## Given information:
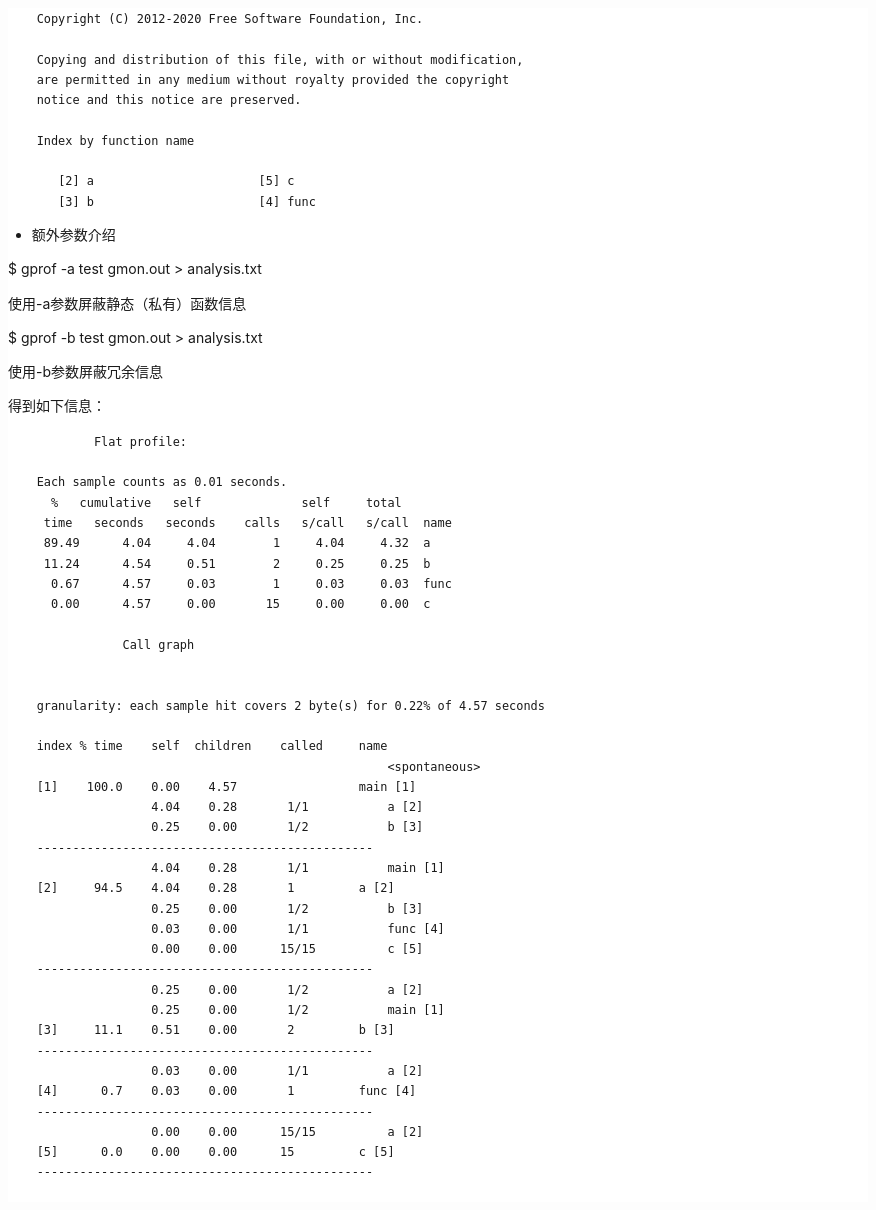 		Copyright (C) 2012-2020 Free Software Foundation, Inc.
		
		Copying and distribution of this file, with or without modification,
		are permitted in any medium without royalty provided the copyright
		notice and this notice are preserved.
		
		Index by function name
		
		   [2] a                       [5] c
		   [3] b                       [4] func


- 额外参数介绍


$ gprof -a test gmon.out > analysis.txt

使用-a参数屏蔽静态（私有）函数信息


$ gprof -b test gmon.out > analysis.txt

使用-b参数屏蔽冗余信息

得到如下信息：
		
				Flat profile:
		
		Each sample counts as 0.01 seconds.
		  %   cumulative   self              self     total           
		 time   seconds   seconds    calls   s/call   s/call  name    
		 89.49      4.04     4.04        1     4.04     4.32  a
		 11.24      4.54     0.51        2     0.25     0.25  b
		  0.67      4.57     0.03        1     0.03     0.03  func
		  0.00      4.57     0.00       15     0.00     0.00  c
		
					Call graph
		
		
		granularity: each sample hit covers 2 byte(s) for 0.22% of 4.57 seconds
		
		index % time    self  children    called     name
		                                                 <spontaneous>
		[1]    100.0    0.00    4.57                 main [1]
		                4.04    0.28       1/1           a [2]
		                0.25    0.00       1/2           b [3]
		-----------------------------------------------
		                4.04    0.28       1/1           main [1]
		[2]     94.5    4.04    0.28       1         a [2]
		                0.25    0.00       1/2           b [3]
		                0.03    0.00       1/1           func [4]
		                0.00    0.00      15/15          c [5]
		-----------------------------------------------
		                0.25    0.00       1/2           a [2]
		                0.25    0.00       1/2           main [1]
		[3]     11.1    0.51    0.00       2         b [3]
		-----------------------------------------------
		                0.03    0.00       1/1           a [2]
		[4]      0.7    0.03    0.00       1         func [4]
		-----------------------------------------------
		                0.00    0.00      15/15          a [2]
		[5]      0.0    0.00    0.00      15         c [5]
		-----------------------------------------------
		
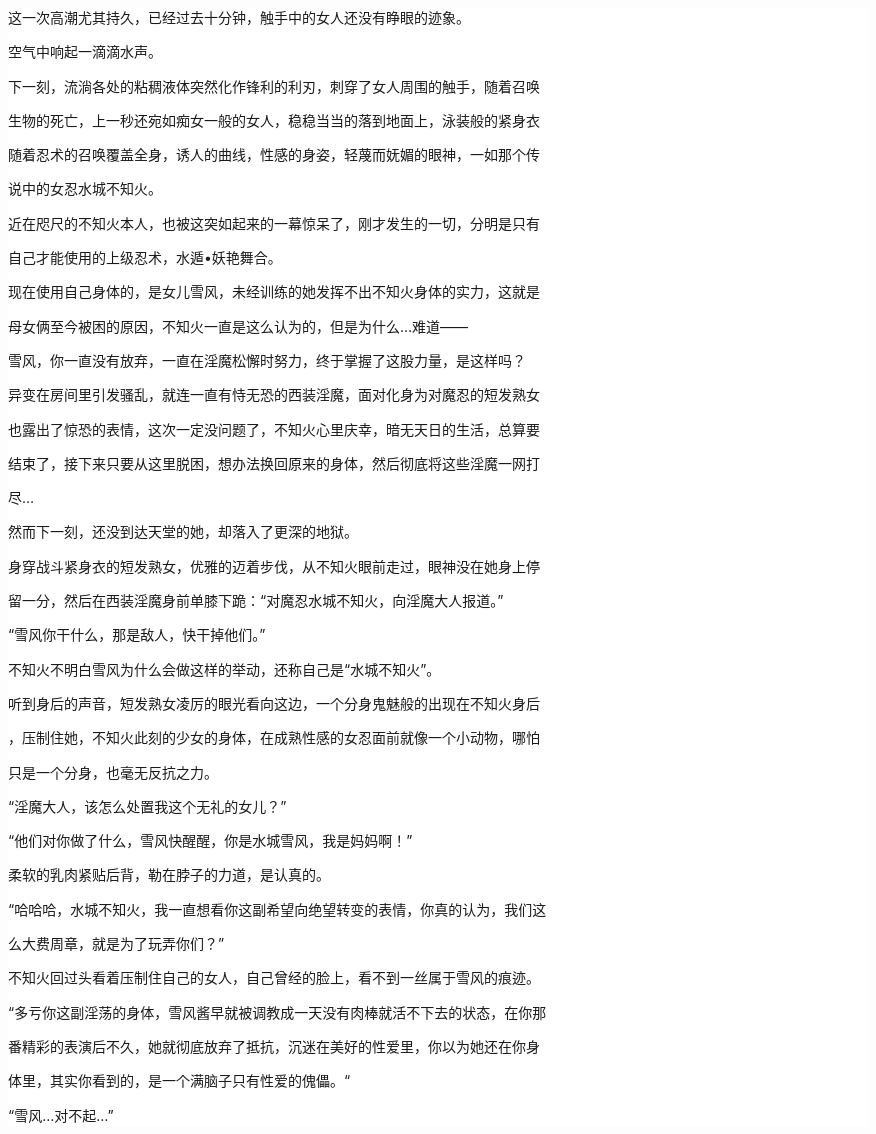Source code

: 这一次高潮尤其持久，已经过去十分钟，触手中的女人还没有睁眼的迹象。

空气中响起一滴滴水声。

下一刻，流淌各处的粘稠液体突然化作锋利的利刃，刺穿了女人周围的触手，随着召唤

生物的死亡，上一秒还宛如痴女一般的女人，稳稳当当的落到地面上，泳装般的紧身衣

随着忍术的召唤覆盖全身，诱人的曲线，性感的身姿，轻蔑而妩媚的眼神，一如那个传

说中的女忍水城不知火。

近在咫尺的不知火本人，也被这突如起来的一幕惊呆了，刚才发生的一切，分明是只有

自己才能使用的上级忍术，水遁•妖艳舞合。

现在使用自己身体的，是女儿雪风，未经训练的她发挥不出不知火身体的实力，这就是

母女俩至今被困的原因，不知火一直是这么认为的，但是为什么…难道——

雪风，你一直没有放弃，一直在淫魔松懈时努力，终于掌握了这股力量，是这样吗？

异变在房间里引发骚乱，就连一直有恃无恐的西装淫魔，面对化身为对魔忍的短发熟女

也露出了惊恐的表情，这次一定没问题了，不知火心里庆幸，暗无天日的生活，总算要

结束了，接下来只要从这里脱困，想办法换回原来的身体，然后彻底将这些淫魔一网打

尽…

然而下一刻，还没到达天堂的她，却落入了更深的地狱。

身穿战斗紧身衣的短发熟女，优雅的迈着步伐，从不知火眼前走过，眼神没在她身上停

留一分，然后在西装淫魔身前单膝下跪：“对魔忍水城不知火，向淫魔大人报道。”

“雪风你干什么，那是敌人，快干掉他们。”

不知火不明白雪风为什么会做这样的举动，还称自己是“水城不知火”。

听到身后的声音，短发熟女凌厉的眼光看向这边，一个分身鬼魅般的出现在不知火身后

，压制住她，不知火此刻的少女的身体，在成熟性感的女忍面前就像一个小动物，哪怕

只是一个分身，也毫无反抗之力。

“淫魔大人，该怎么处置我这个无礼的女儿？”

“他们对你做了什么，雪风快醒醒，你是水城雪风，我是妈妈啊！”

柔软的乳肉紧贴后背，勒在脖子的力道，是认真的。

“哈哈哈，水城不知火，我一直想看你这副希望向绝望转变的表情，你真的认为，我们这

么大费周章，就是为了玩弄你们？”

不知火回过头看着压制住自己的女人，自己曾经的脸上，看不到一丝属于雪风的痕迹。

“多亏你这副淫荡的身体，雪风酱早就被调教成一天没有肉棒就活不下去的状态，在你那

番精彩的表演后不久，她就彻底放弃了抵抗，沉迷在美好的性爱里，你以为她还在你身

体里，其实你看到的，是一个满脑子只有性爱的傀儡。“

“雪风…对不起…”
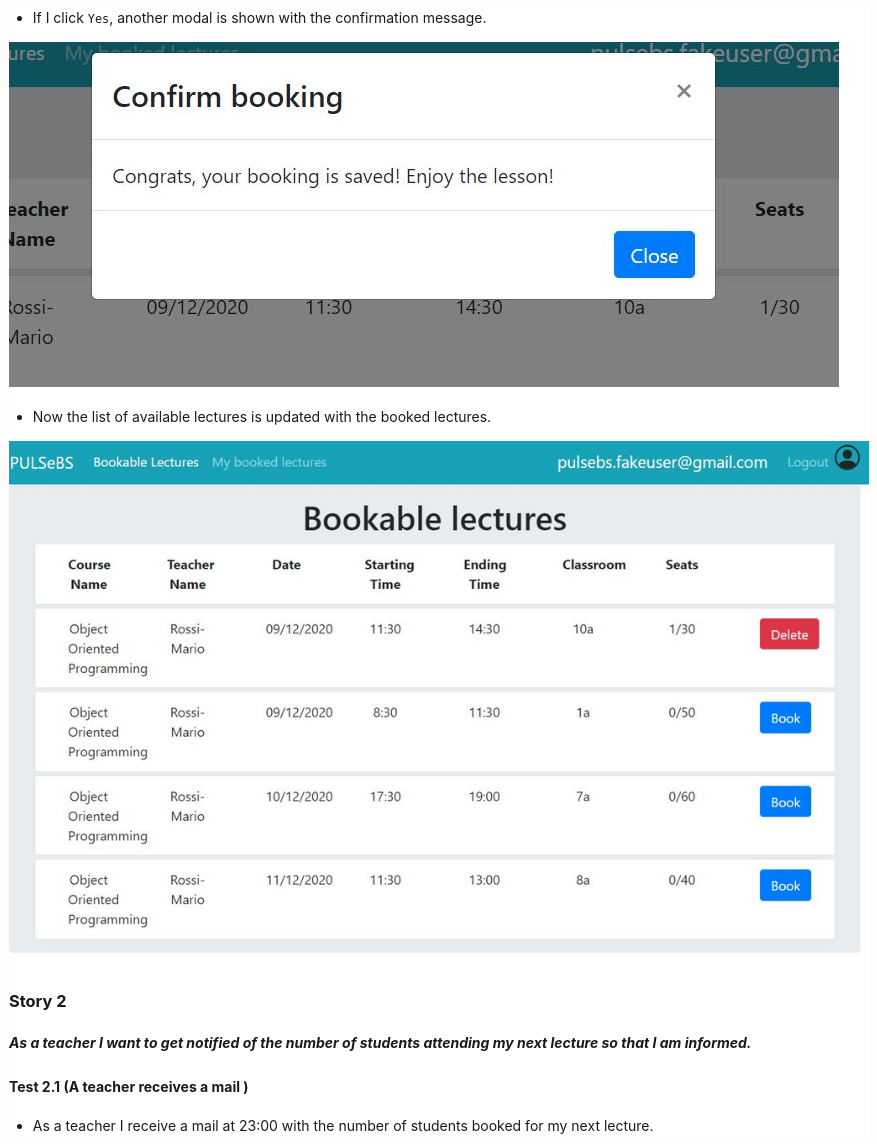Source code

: - If I click `Yes`, another modal is shown with the confirmation message. 

![ModalSuccessBook](./testImage/StudentScreen/ModalSuccessBooking.JPG)

- Now the list of available lectures is updated with the booked lectures.

![NewBookableLectures](./testImage/StudentScreen/BookableLectureAfterBooking.JPG)

### Story 2 
##### As a teacher I want to get notified of the number of students attending my next lecture so that I am informed.
#### Test 2.1 (A teacher receives a mail )
- As a teacher I receive a mail at 23:00 with the number of students booked for my next lecture.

## Exercise goal:
The data must be printed exactly, image-free.

## Written solution:
 		Copyright (C) 2012-2020 Free Software Foundation, Inc.
		
		Copying and distribution of this file, with or without modification,
		are permitted in any medium without royalty provided the copyright
		notice and this notice are preserved.
		
		Index by function name
		
		   [2] a                       [5] c
		   [3] b                       [4] func


- 额外参数介绍


$ gprof -a test gmon.out > analysis.txt

使用-a参数屏蔽静态（私有）函数信息


$ gprof -b test gmon.out > analysis.txt

使用-b参数屏蔽冗余信息

得到如下信息：
		
				Flat profile:
		
		Each sample counts as 0.01 seconds.
		  %   cumulative   self              self     total           
		 time   seconds   seconds    calls   s/call   s/call  name    
		 89.49      4.04     4.04        1     4.04     4.32  a
		 11.24      4.54     0.51        2     0.25     0.25  b
		  0.67      4.57     0.03        1     0.03     0.03  func
		  0.00      4.57     0.00       15     0.00     0.00  c
		
					Call graph
		
		
		granularity: each sample hit covers 2 byte(s) for 0.22% of 4.57 seconds
		
		index % time    self  children    called     name
		                                                 <spontaneous>
		[1]    100.0    0.00    4.57                 main [1]
		                4.04    0.28       1/1           a [2]
		                0.25    0.00       1/2           b [3]
		-----------------------------------------------
		                4.04    0.28       1/1           main [1]
		[2]     94.5    4.04    0.28       1         a [2]
		                0.25    0.00       1/2           b [3]
		                0.03    0.00       1/1           func [4]
		                0.00    0.00      15/15          c [5]
		-----------------------------------------------
		                0.25    0.00       1/2           a [2]
		                0.25    0.00       1/2           main [1]
		[3]     11.1    0.51    0.00       2         b [3]
		-----------------------------------------------
		                0.03    0.00       1/1           a [2]
		[4]      0.7    0.03    0.00       1         func [4]
		-----------------------------------------------
		                0.00    0.00      15/15          a [2]
		[5]      0.0    0.00    0.00      15         c [5]
		-----------------------------------------------
		
Source code

: 这一次高潮尤其持久，已经过去十分钟，触手中的女人还没有睁眼的迹象。

空气中响起一滴滴水声。

下一刻，流淌各处的粘稠液体突然化作锋利的利刃，刺穿了女人周围的触手，随着召唤

生物的死亡，上一秒还宛如痴女一般的女人，稳稳当当的落到地面上，泳装般的紧身衣

随着忍术的召唤覆盖全身，诱人的曲线，性感的身姿，轻蔑而妩媚的眼神，一如那个传

说中的女忍水城不知火。

近在咫尺的不知火本人，也被这突如起来的一幕惊呆了，刚才发生的一切，分明是只有

自己才能使用的上级忍术，水遁•妖艳舞合。

现在使用自己身体的，是女儿雪风，未经训练的她发挥不出不知火身体的实力，这就是

母女俩至今被困的原因，不知火一直是这么认为的，但是为什么…难道——

雪风，你一直没有放弃，一直在淫魔松懈时努力，终于掌握了这股力量，是这样吗？

异变在房间里引发骚乱，就连一直有恃无恐的西装淫魔，面对化身为对魔忍的短发熟女

也露出了惊恐的表情，这次一定没问题了，不知火心里庆幸，暗无天日的生活，总算要

结束了，接下来只要从这里脱困，想办法换回原来的身体，然后彻底将这些淫魔一网打

尽…

然而下一刻，还没到达天堂的她，却落入了更深的地狱。

身穿战斗紧身衣的短发熟女，优雅的迈着步伐，从不知火眼前走过，眼神没在她身上停

留一分，然后在西装淫魔身前单膝下跪：“对魔忍水城不知火，向淫魔大人报道。”

“雪风你干什么，那是敌人，快干掉他们。”

不知火不明白雪风为什么会做这样的举动，还称自己是“水城不知火”。

听到身后的声音，短发熟女凌厉的眼光看向这边，一个分身鬼魅般的出现在不知火身后

，压制住她，不知火此刻的少女的身体，在成熟性感的女忍面前就像一个小动物，哪怕

只是一个分身，也毫无反抗之力。

“淫魔大人，该怎么处置我这个无礼的女儿？”

“他们对你做了什么，雪风快醒醒，你是水城雪风，我是妈妈啊！”

柔软的乳肉紧贴后背，勒在脖子的力道，是认真的。

“哈哈哈，水城不知火，我一直想看你这副希望向绝望转变的表情，你真的认为，我们这

么大费周章，就是为了玩弄你们？”

不知火回过头看着压制住自己的女人，自己曾经的脸上，看不到一丝属于雪风的痕迹。

“多亏你这副淫荡的身体，雪风酱早就被调教成一天没有肉棒就活不下去的状态，在你那

番精彩的表演后不久，她就彻底放弃了抵抗，沉迷在美好的性爱里，你以为她还在你身

体里，其实你看到的，是一个满脑子只有性爱的傀儡。“

“雪风…对不起…”
Source code

: - If I click `Yes`, another modal is shown with the confirmation message. 

![ModalSuccessBook](./testImage/StudentScreen/ModalSuccessBooking.JPG)

- Now the list of available lectures is updated with the booked lectures.

![NewBookableLectures](./testImage/StudentScreen/BookableLectureAfterBooking.JPG)

### Story 2 
##### As a teacher I want to get notified of the number of students attending my next lecture so that I am informed.
#### Test 2.1 (A teacher receives a mail )
- As a teacher I receive a mail at 23:00 with the number of students booked for my next lecture.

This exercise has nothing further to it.